Whether it’s an 8-wheeled tractor, a loader wagon with self-sharpening knife grinders or an electronically-controlled diesel engine, Agritechnica 2010 lived up to its billing as the world’s largest showcase of agricultural equipment and technology.

Held November 8-14 in Hanover, Germany, the show filled 27 exhibit halls counted more than 2,300 exhibitors and 350,000 visitors from 81 countries. The international contingent of 77,000 was even bigger than 2007, the last time the show was held.

The mood at many exhibitor booths, while not as good as 2007, remained positive. A survey of several hundred exhibitors by show organizers confirmed the hopeful mood. Agritechnica’s organizers say 70% of farmers and contractors surveyed showed an “actual readiness” to invest in equipment during the next 2 years.

In the survey of 642 exhibitors near the show’s end, 88% assessed the prospects for the post-exhibition business positively. Nearly 55% expected very good or good prospects, while 33% expected satisfactory prospects.

But concern remains about the global recession, tightening credit conditions and precipitous drops in grain, beef and milk prices — all making it difficult for farmers to invest in new equipment. Exceptional harvests and global stockpiling of grain isn’t helping prices either.

Commodity Prices, Exchange Rate Dominate

Dr. Josef Schmidhuber, senior economist at the Food and Agricultural Organization of the United Nations, noted the drop in food price indexes in 2008, with stock-to-use ratios for cereal grains at historic lows.
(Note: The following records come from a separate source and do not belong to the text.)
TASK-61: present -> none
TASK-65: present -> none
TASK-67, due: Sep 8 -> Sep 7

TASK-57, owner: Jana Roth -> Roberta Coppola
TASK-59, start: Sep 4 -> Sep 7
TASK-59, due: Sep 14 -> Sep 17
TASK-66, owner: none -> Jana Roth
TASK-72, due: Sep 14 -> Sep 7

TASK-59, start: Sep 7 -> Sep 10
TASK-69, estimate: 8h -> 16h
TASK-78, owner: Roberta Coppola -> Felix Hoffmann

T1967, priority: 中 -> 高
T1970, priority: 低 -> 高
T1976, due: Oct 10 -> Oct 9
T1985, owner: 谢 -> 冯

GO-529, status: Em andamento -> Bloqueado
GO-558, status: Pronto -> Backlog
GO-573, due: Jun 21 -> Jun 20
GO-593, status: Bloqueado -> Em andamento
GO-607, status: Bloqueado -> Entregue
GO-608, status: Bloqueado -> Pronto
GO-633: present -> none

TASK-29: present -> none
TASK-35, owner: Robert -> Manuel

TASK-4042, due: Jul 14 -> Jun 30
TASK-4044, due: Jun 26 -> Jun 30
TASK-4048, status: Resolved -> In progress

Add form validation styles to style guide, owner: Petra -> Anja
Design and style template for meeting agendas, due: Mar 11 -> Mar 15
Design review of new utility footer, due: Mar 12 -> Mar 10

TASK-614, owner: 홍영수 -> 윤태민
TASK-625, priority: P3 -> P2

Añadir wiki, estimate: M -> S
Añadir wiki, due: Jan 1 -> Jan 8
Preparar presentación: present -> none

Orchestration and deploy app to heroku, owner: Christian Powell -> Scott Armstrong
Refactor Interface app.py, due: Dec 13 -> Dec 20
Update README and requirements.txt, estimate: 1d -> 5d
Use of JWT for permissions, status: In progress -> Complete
He expects the price dynamics for wheat to remain low in the near future, with a better outlook for corn that could see higher growth rates in 2010, along with an upward shift in oil prices that could loosen demand for ethanol production.

Alexander Korbut’s predictions are not very promising for the future development of grain prices. The vice president of the Russian Grain Union told show organizers that his home country will boost grain production by one third in the next 5 years. The jump would be made possible by the use of modern varieties and agricultural machinery, with weather influences taking a back seat. Korbut expects Russia’s export surplus to rise as high as 40-45 million tons by the year 2030, but storage capacities and transport logistics would first have to be expanded.

Russia continues to show promise as a new frontier for farm equipment makers, but the market in much of Eastern Europe has softened dramatically since 2008.

For European ag equipment manufacturers doing business in North America — or thinking about taking the plunge — the exchange rate between the euro and U.S. dollar remains a formidable obstacle. It was a constant topic of conversation among exhibitors throughout the show. Some companies, like Agrisem, are looking for a partner in North America to help with marketing, distributing or manufacturing in hopes of lowering the cost of doing business here.

Growth in Developing Countries

Hubertus Mühlhäuser, AGCO’s senior vice president for strategy and integration and general manager for Eastern Europe and Asia, noted that the financial crisis has further underscored the importance of the Chinese market. Unlike many parts of the West where demand for agri-machinery is stagnant or only slightly increasing, China has posted double-digit growth. As the pressure to improve farm yields and productivity increases, mechanization will no doubt point the way forward for the agricultural sector.

Mühlhäuser points out that although the current mechanization rate in China is hardly a fraction of that in Germany, the U.S. and Canada, there has been a dramatic increase in agri-machinery subsidies. The $2 billion doled out this year, triple the amount given last year, signals a positive development for all in the agri-machinery business, Mühlhäuser says of the machinery market. “We firmly believe the entire bar is going to rise even further and will significantly increase over the next year.”

A major story in agricultural equipment over the next two decades, Schmidhuber said, is the dynamic growth projected in developing countries. The transition from manual labor to machines is just starting in many of those countries, and he sees the most growth in farms in the African sub-Sahara.

By 2030, countries lagging behind in mechanization could benefit far more than developed countries from agricultural growth if energy prices are low.

“The developing countries will be calling the shots, not the fully developed ones,” he said. “The demand for mechanization is big. The big insecurity factor is gas prices.”

AGRITECHNICA 2010 — By the Numbers

Visitors: Over 350,000, up 3% over 2007, with 81 different countries represented. There were 273,000 German visitors, and 77,000 international visitors.

Who attended: The largest contingents of international visitors came from the Netherlands, Switzerland, Austria, the United Kingdom, Denmark, Ireland, France and Italy. The numbers from Central

and Eastern Europe remained consistent at 13,000. Most of the visitors from this region hailed from Poland, the Czech Republic, Russia and the Ukraine. Some 3,600 were from North America, and there was a noticeable rise in visitors from Spain, Brazil and India.

About 55% of visitors to Agritechnica are business farmers. Almost 30,000 machinery dealers and distributors and their staff came to Hanover, as well as 26,000 from the machinery manufacturing and supply industries. Some 23,000 farm contractors from home and abroad attended the event.

Exhibitors: More than 2,300 from 46 countries — up 7% from 2007.